→ TEXTE À LIRE

Semaine de la recherche : les médias peuvent-ils déterminer les élections ?

semaine-2012-petit.jpgDepuis le 20 mars, le CSA chronomètre scrupuleusement le temps de parole de chaque candidat à la présidentielle ; tous doivent bénéficier, à la minute près – quitte à les faire commenter l’actualité sportive – de la même couverture médiatique, et ce malgré les pressions, les casse-têtes des rédactions et les requêtes envoyées au Conseil Constitutionnel. Cette décision est ridicule pour deux raisons : d’une part, ce que l’on ne gagne pas en égalité (en effet, personne ne saurait douter de l’ingéniosité des chaînes de télévision pour glisser l’allocution de Philippe Poutou à une heure avancée de la nuit, entre deux rediffusions de New-York, section criminelle, quand seul reste éveillé l’archétype pipiste terminant son exposé de droit constit) on le perd en offre politique (les problèmes d’organisation sont tels que disparaitront les grandes émissions politiques, les débats enfiévrés, les savoureuses joutes mélencho-lepenistes au profit de mornes discussions AFP-isées pré-enregistrées), comme si l’on pouvait se permettre compte tenu des records d’abstention une telle économie de communication à cinq semaines de la grande messe républicaine.

Cette étroite surveillance du CSA souligne la défiance envers des médias accusés de manipuler l’opinion. Qu’en est-il vraiment ? Le mardi 20 mars, SciencesPo accueillait deux chercheurs, Emiliano Grossman et Ruben Durante, du LIEPP (laboratoire interdisciplinaire d’évaluation des politiques publiques), LABEX créé avec le Grand Emprunt, pour exposer leurs travaux sur cette question, dans le cadre de la semaine de la recherche.

→ TRAVAIL DEMANDÉ 1
Recopiez à l'identique, ligne par ligne, l'ensemble des enregistrements qui suivent, sans y faire figurer les images.
→ TRAVAIL DEMANDÉ 2
Reprenez le texte sur l'influence des médias dans les élections et poursuivez-le à partir de sa dernière phrase.

→ ENREGISTREMENTS SOURCES
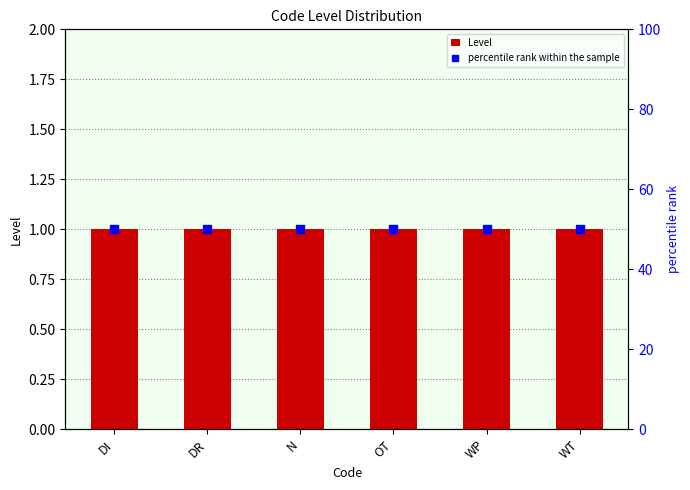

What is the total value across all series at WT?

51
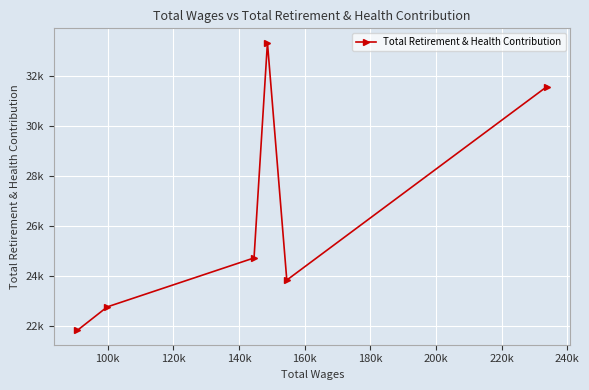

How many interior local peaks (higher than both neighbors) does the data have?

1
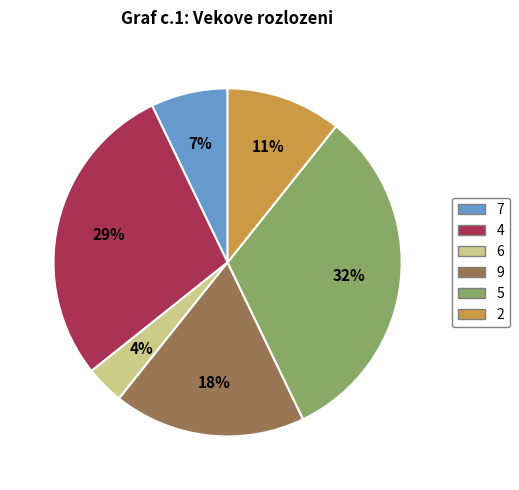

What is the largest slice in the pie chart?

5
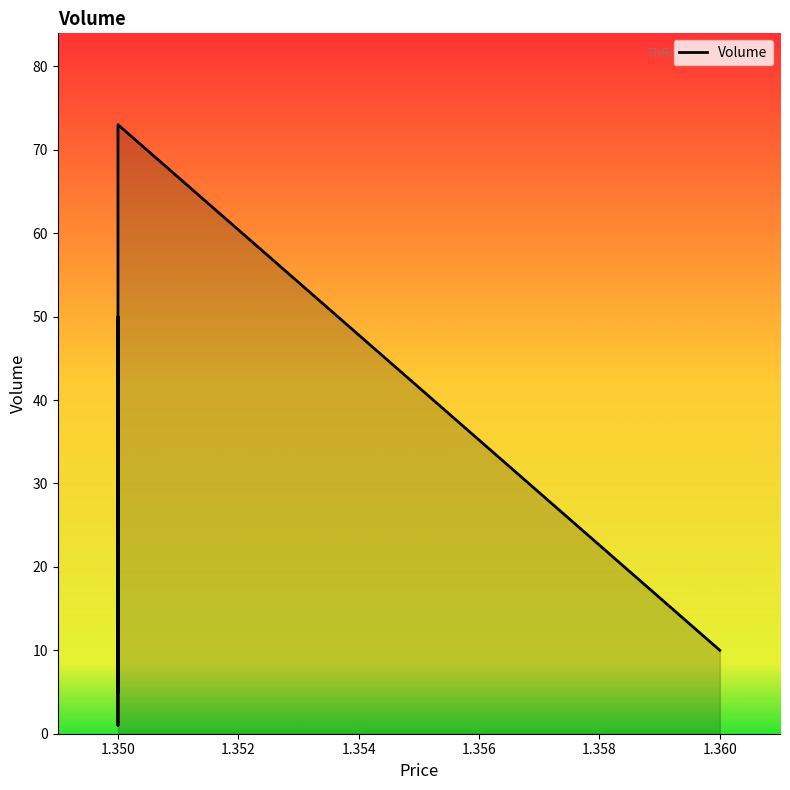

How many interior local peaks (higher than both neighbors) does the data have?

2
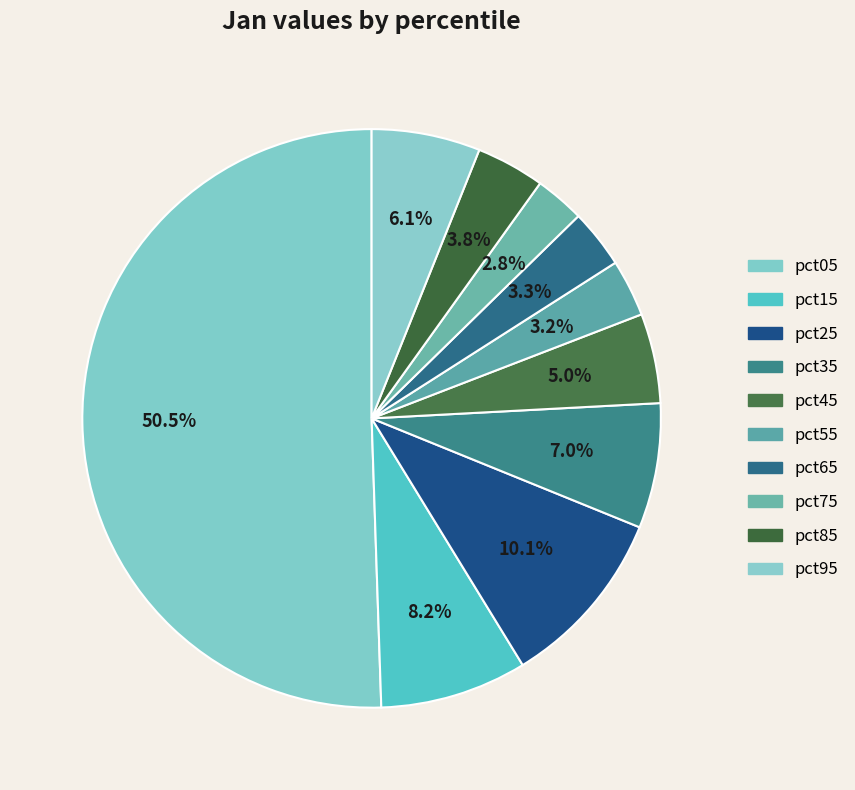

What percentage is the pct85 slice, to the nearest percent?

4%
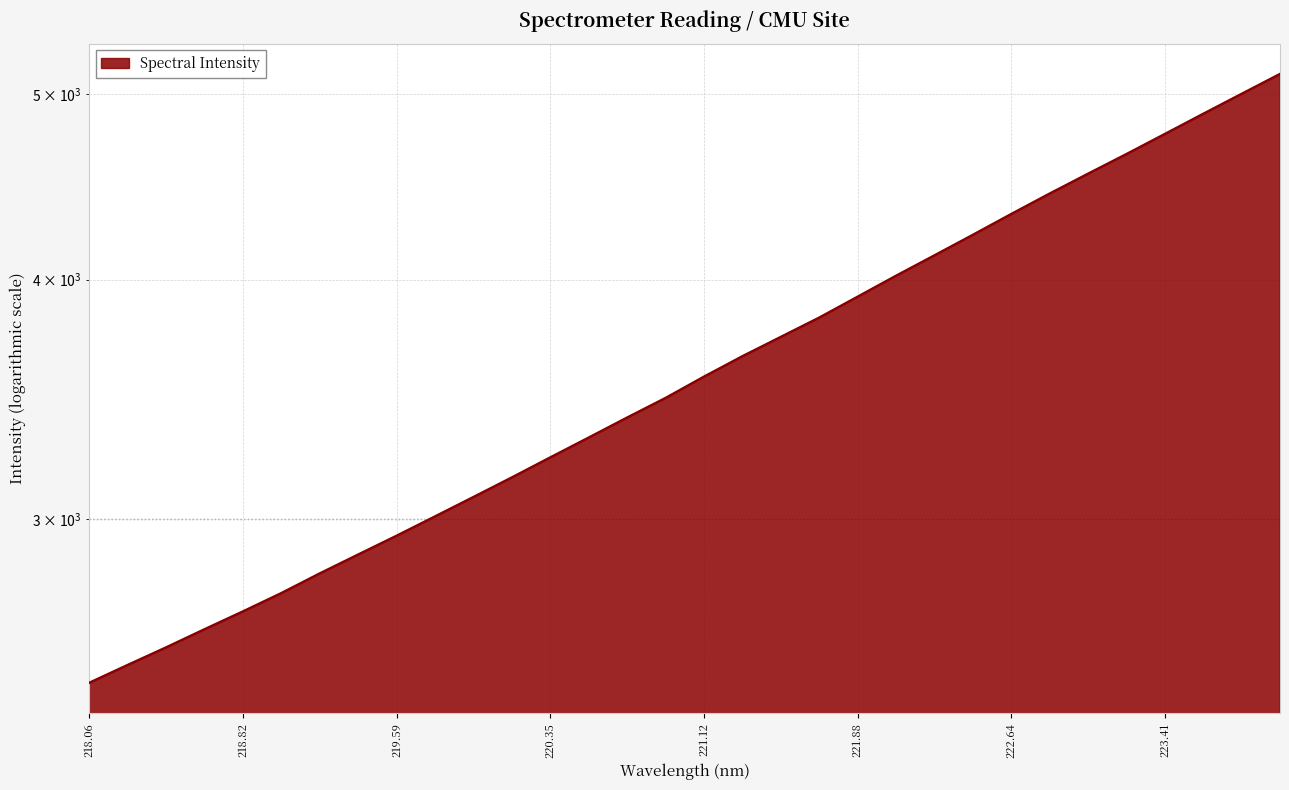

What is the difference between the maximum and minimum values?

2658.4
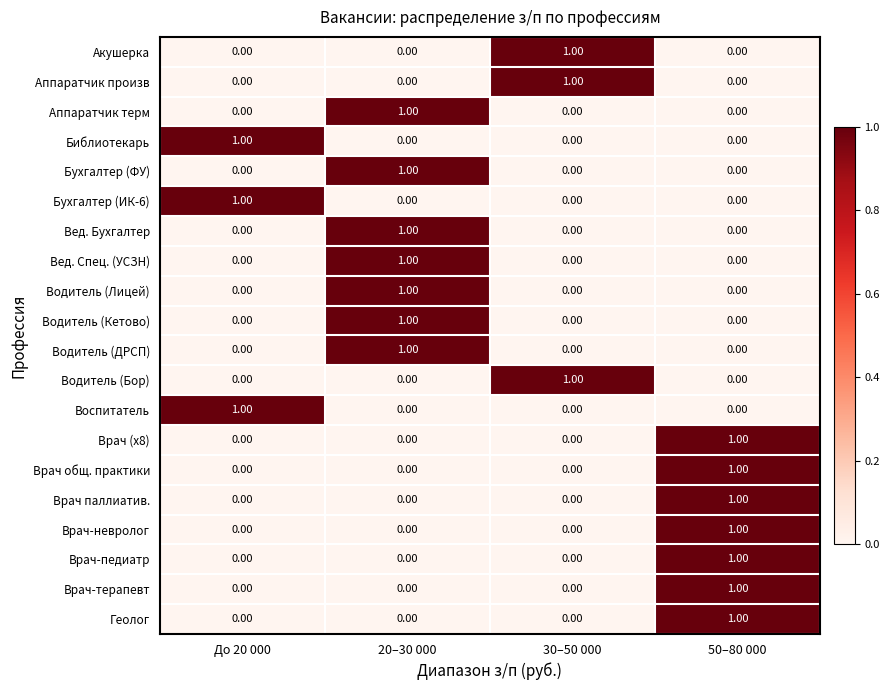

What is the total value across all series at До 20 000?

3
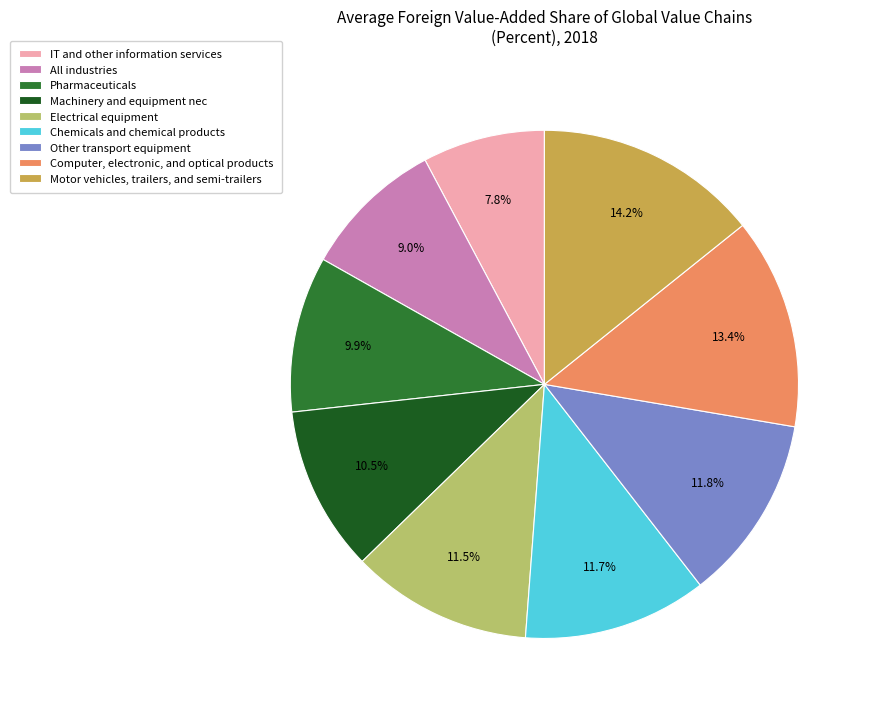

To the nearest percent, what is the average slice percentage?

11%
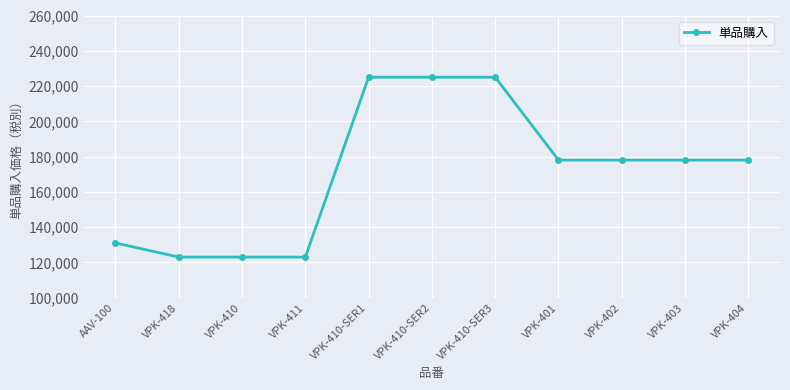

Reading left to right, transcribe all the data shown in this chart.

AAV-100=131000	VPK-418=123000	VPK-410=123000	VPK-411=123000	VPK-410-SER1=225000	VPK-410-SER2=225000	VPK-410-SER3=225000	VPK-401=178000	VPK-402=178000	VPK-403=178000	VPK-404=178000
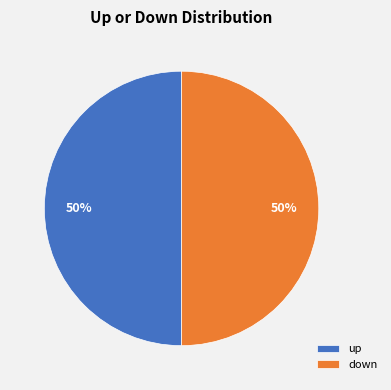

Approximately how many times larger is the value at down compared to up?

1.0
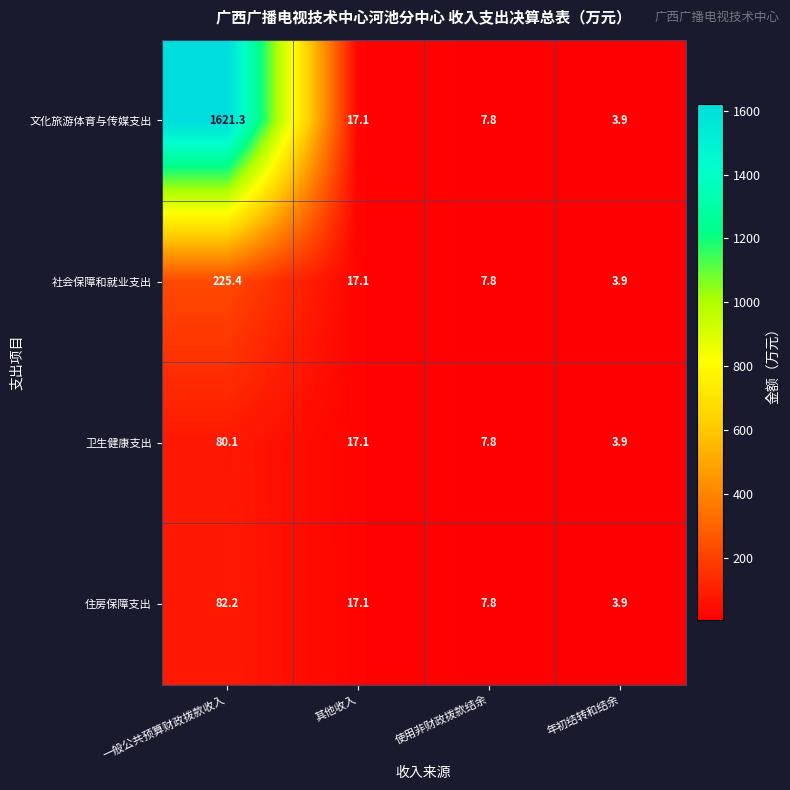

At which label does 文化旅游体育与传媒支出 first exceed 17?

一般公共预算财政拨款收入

→ VOTRE RÉPONSE 1
What is the total value across all series at WT?

51

How many interior local peaks (higher than both neighbors) does the data have?

1

What is the largest slice in the pie chart?

5

How many interior local peaks (higher than both neighbors) does the data have?

2

What percentage is the pct85 slice, to the nearest percent?

4%

What is the difference between the maximum and minimum values?

2658.4

What is the total value across all series at До 20 000?

3

To the nearest percent, what is the average slice percentage?

11%

Reading left to right, transcribe all the data shown in this chart.

AAV-100=131000	VPK-418=123000	VPK-410=123000	VPK-411=123000	VPK-410-SER1=225000	VPK-410-SER2=225000	VPK-410-SER3=225000	VPK-401=178000	VPK-402=178000	VPK-403=178000	VPK-404=178000

Approximately how many times larger is the value at down compared to up?

1.0

At which label does 文化旅游体育与传媒支出 first exceed 17?

一般公共预算财政拨款收入

→ VOTRE RÉPONSE 2
Ruben Durante, qui, à défaut d’adopter la vision de l’indépendance des médias de Silvio Berlusconi, partage son anglais enrobé et chantant, expliqua dans la lignée des travaux de Paul Lazarsfeld, que l’influence des médias était plutôt mince aujourd’hui : en réalité, les médias ne déterminent pas notre vote, c’est nous qui choisissons nos médias compte tenu de nos opinions. Nous lisons ce que nous voulons lire, nous écoutons ce que nous voulons entendre. Ainsi, la position monopolistique de Libé sur les bancs boutmystes ne s’expliquerait pas par la volonté directoriale de subrepticement imposer une idéologie socialo-démocratico-écologico-magnifico-néocapitaliste à de jeunes lycéens politiquement vierges mais consacrerait plutôt le triomphe d’une jeunesse éduquée dans l’ascèse socialiste. Cette logique de la sélection informative se retrouve sans que nous en soyons vraiment conscients sur Internet, avec des moteurs de recherche qui vont au moyen d’algorithmes puissants hiérarchiser les sites en fonction de notre historique et de nos préférences. De plus, la diversification des sources d’information (apparition d’Internet et des journaux gratuits, libéralisation du secteur audiovisuel) et l’atténuation des clivages partisans dans le secteur de la presse et de la télévision, du fait du nombre réduit de journalistes et de la nécessité de coller le plus possible à l’actualité au détriment des articles de fond ont réduit l’empreinte des médias sur les décisions électorales.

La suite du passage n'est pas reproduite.